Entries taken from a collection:

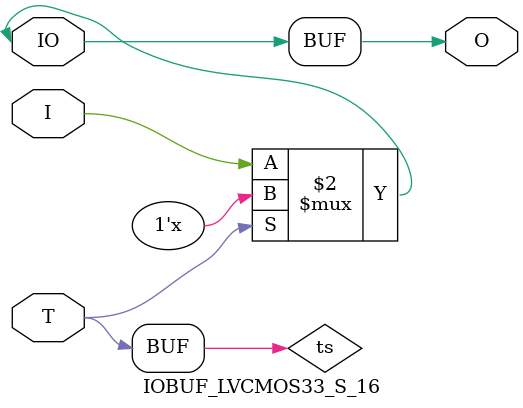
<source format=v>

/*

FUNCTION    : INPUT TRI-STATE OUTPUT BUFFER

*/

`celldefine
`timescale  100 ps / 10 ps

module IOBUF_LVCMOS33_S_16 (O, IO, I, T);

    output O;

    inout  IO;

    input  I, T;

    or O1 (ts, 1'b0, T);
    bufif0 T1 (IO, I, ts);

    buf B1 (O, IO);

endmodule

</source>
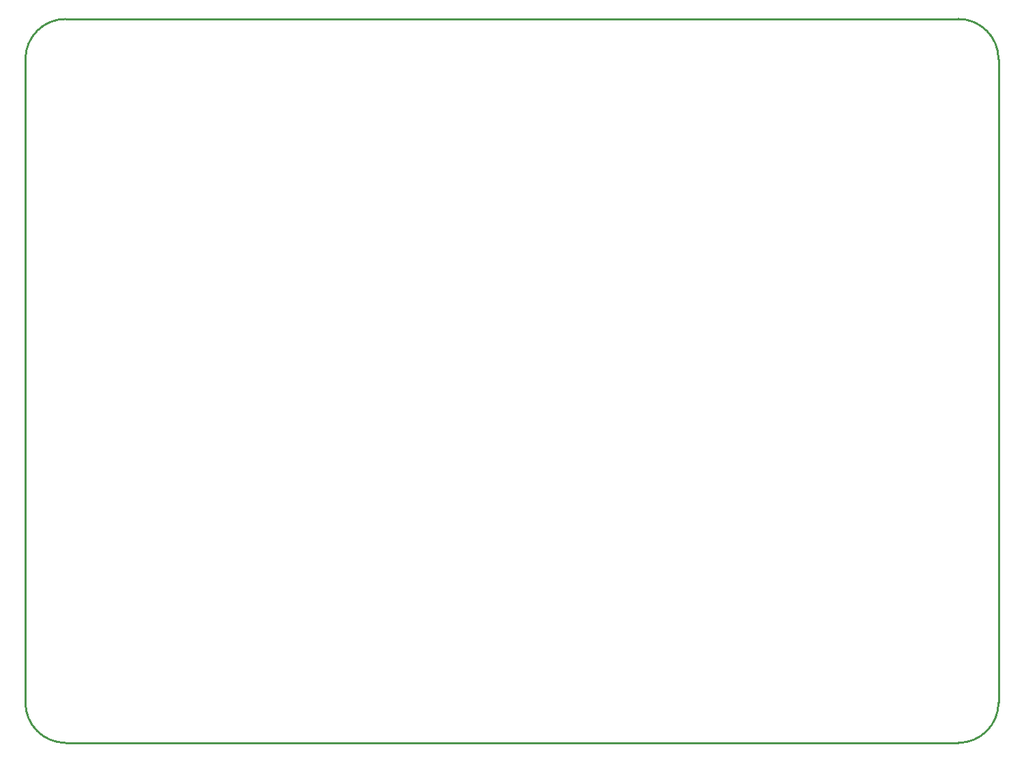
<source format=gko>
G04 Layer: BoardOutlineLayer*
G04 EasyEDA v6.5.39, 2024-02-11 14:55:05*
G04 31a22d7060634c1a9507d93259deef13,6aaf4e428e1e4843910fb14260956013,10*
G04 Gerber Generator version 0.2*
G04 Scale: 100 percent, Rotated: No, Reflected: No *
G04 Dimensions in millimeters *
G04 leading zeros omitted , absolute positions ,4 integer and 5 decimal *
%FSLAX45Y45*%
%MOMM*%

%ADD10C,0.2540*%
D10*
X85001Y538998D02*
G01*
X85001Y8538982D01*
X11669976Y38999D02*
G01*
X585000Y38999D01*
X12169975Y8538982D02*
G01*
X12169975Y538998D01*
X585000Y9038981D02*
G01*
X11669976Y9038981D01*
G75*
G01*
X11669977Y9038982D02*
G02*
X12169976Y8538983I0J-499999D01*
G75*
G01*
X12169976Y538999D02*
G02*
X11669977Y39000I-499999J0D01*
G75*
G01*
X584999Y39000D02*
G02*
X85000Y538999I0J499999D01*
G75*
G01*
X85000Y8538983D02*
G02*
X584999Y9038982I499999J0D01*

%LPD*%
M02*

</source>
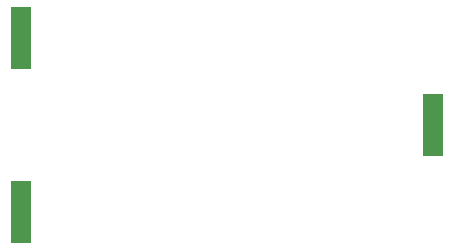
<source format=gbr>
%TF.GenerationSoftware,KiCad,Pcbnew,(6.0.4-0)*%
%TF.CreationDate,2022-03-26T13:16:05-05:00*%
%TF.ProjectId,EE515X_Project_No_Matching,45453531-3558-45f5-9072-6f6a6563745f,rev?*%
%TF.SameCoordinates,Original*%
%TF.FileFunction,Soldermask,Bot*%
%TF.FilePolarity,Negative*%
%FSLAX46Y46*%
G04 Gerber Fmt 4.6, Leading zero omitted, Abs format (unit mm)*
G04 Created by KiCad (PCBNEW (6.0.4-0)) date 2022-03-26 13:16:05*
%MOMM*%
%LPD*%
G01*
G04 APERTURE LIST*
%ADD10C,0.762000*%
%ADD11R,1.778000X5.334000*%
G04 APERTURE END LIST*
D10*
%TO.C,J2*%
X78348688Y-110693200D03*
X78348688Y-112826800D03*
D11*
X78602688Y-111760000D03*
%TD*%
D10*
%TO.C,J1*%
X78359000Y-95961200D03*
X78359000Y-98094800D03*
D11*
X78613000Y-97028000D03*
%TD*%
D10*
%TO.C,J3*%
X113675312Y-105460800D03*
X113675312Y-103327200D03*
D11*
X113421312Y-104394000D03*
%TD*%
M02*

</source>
...
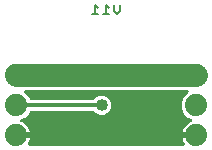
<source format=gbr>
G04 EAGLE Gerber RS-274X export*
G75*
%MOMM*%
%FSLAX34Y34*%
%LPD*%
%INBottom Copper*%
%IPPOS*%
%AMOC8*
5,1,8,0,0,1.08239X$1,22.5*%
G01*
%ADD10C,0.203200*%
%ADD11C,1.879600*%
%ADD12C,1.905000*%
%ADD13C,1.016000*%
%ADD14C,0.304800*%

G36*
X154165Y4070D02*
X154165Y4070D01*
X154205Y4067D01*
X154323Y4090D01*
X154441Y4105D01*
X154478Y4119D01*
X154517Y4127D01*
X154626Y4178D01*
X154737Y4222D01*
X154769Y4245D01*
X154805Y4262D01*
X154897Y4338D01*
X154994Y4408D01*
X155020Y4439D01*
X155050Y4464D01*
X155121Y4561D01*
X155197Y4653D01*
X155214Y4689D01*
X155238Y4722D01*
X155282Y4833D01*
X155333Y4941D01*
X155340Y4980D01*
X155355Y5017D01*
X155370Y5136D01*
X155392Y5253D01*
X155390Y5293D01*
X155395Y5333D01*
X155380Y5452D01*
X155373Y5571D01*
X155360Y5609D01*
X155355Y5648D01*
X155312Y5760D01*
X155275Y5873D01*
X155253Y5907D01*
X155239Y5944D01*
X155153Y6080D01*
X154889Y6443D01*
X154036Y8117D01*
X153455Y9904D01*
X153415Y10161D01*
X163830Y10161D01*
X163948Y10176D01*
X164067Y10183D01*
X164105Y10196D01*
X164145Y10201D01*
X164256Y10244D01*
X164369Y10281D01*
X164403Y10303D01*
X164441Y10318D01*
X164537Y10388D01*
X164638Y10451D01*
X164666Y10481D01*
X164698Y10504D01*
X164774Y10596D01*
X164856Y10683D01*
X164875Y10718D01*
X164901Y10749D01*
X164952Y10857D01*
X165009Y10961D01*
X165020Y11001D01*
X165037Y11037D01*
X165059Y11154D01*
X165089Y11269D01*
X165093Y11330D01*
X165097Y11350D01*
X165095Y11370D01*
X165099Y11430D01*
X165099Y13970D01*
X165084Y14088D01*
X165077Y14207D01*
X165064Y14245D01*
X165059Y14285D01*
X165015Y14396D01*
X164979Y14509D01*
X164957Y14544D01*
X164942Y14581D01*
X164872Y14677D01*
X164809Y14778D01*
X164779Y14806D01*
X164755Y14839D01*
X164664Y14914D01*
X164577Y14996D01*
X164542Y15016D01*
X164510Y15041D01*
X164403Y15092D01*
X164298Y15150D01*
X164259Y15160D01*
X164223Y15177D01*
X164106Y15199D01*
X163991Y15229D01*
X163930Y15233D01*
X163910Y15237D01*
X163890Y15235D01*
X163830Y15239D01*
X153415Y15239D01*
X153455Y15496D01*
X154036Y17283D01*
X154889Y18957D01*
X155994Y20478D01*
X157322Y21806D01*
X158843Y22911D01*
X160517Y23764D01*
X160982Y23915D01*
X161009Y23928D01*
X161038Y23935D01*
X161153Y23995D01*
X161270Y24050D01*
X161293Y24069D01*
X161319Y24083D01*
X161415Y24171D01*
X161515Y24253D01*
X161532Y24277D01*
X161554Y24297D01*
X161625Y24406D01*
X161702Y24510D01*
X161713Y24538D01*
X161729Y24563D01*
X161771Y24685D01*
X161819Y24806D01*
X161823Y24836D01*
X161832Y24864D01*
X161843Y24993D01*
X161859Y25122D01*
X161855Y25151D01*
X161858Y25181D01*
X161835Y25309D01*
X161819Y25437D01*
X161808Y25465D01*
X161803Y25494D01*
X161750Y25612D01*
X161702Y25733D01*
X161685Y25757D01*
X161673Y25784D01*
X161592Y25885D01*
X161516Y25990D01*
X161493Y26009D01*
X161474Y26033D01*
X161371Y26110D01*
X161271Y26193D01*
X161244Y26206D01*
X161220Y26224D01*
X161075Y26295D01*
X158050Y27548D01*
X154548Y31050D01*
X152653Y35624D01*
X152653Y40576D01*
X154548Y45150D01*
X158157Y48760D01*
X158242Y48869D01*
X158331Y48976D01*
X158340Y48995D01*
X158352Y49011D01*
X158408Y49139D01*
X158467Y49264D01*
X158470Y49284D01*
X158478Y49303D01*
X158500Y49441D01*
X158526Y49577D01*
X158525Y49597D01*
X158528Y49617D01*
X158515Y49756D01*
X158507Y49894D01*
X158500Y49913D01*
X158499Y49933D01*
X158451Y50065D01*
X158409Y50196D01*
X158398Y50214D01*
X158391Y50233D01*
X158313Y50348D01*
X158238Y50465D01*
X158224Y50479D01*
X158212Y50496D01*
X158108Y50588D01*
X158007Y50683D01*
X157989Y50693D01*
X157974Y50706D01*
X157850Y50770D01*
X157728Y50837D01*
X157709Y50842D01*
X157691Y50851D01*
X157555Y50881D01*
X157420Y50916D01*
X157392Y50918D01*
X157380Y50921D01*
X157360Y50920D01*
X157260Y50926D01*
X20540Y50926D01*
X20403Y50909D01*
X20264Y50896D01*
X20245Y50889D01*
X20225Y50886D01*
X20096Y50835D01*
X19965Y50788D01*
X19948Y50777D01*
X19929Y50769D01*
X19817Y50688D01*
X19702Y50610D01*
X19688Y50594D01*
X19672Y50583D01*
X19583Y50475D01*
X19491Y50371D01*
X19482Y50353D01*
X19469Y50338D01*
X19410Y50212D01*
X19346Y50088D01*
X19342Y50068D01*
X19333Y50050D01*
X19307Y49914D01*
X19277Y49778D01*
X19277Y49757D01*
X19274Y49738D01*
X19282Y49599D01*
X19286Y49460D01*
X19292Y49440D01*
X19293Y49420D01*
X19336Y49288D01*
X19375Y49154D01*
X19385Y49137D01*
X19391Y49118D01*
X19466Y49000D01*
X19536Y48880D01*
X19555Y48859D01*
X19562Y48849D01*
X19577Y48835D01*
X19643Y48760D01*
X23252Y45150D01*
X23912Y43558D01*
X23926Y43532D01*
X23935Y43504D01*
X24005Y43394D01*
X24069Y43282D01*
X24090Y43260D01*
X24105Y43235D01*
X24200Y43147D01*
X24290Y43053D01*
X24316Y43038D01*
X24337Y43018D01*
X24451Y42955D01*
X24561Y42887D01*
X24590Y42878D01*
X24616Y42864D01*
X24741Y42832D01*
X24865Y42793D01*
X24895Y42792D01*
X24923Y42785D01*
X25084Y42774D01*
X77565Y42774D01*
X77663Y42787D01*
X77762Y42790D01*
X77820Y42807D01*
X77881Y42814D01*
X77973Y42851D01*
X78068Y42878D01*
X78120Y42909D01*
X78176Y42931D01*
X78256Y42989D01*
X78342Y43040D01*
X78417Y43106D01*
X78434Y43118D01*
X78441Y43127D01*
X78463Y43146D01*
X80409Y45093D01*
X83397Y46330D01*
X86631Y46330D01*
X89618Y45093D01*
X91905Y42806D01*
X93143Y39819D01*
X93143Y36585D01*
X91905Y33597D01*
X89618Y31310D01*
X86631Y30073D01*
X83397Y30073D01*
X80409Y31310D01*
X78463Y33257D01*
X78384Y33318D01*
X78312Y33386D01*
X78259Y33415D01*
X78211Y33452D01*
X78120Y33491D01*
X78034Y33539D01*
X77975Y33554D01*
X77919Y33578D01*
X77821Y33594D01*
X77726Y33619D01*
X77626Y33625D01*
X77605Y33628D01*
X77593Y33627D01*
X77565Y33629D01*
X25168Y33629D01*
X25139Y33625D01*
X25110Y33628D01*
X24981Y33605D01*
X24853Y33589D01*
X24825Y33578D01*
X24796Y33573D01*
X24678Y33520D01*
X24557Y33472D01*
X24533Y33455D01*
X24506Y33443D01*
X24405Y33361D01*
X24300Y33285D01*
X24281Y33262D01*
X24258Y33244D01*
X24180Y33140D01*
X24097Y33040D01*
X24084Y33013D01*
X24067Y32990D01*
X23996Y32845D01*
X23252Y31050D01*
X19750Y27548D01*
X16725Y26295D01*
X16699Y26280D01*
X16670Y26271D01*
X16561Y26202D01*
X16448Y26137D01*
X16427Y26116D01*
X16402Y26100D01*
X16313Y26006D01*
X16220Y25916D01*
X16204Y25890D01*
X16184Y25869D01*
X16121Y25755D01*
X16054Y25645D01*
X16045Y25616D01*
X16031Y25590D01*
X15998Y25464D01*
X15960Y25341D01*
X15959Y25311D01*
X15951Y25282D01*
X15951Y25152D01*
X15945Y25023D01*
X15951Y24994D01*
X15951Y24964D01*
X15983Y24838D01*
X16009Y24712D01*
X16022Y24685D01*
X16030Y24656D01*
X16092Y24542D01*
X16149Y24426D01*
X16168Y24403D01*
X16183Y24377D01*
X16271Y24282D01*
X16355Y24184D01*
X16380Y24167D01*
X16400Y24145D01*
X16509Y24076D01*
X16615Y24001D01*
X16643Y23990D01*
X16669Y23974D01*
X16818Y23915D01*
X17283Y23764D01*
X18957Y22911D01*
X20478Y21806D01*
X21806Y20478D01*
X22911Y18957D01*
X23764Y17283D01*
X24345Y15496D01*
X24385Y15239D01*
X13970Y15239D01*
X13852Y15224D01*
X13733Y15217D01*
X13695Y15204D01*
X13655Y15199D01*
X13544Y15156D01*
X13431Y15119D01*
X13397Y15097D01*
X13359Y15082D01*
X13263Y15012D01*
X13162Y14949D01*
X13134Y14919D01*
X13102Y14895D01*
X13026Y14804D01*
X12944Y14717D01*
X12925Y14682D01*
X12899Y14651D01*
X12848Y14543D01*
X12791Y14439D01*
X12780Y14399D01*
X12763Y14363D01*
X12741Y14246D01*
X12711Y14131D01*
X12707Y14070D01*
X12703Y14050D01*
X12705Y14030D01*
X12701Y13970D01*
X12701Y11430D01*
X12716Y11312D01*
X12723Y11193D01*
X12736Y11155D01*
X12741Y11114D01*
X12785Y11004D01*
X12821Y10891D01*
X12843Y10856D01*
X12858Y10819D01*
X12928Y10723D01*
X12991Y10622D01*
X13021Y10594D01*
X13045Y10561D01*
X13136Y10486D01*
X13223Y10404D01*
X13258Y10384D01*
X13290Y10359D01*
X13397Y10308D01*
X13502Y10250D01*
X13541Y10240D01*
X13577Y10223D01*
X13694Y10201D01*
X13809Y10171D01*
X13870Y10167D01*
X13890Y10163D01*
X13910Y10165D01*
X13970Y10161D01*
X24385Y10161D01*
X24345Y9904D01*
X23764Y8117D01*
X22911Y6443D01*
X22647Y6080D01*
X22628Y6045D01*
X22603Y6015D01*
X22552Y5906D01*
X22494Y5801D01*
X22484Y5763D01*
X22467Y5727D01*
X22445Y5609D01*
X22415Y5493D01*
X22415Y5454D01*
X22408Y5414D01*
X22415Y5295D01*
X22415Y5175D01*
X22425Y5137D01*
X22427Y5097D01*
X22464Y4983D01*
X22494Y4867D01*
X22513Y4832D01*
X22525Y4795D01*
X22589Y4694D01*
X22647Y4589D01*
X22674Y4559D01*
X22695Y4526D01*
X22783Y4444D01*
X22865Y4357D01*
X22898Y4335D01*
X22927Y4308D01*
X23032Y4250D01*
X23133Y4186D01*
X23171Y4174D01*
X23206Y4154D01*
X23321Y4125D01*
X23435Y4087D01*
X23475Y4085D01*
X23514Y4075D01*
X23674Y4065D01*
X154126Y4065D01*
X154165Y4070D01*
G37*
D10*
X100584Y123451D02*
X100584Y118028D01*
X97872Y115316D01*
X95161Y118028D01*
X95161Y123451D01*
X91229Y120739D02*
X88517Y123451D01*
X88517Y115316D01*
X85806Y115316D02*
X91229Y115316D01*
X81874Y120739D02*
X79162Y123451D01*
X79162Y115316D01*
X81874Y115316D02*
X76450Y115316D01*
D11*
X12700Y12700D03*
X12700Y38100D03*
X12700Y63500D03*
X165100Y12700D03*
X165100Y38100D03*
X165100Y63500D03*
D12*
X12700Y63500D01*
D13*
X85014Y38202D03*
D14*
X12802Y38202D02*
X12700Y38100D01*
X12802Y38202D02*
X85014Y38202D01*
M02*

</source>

The task: Report the count, and only the count, of lines in the records above that contain "omitted".

Answer box: 2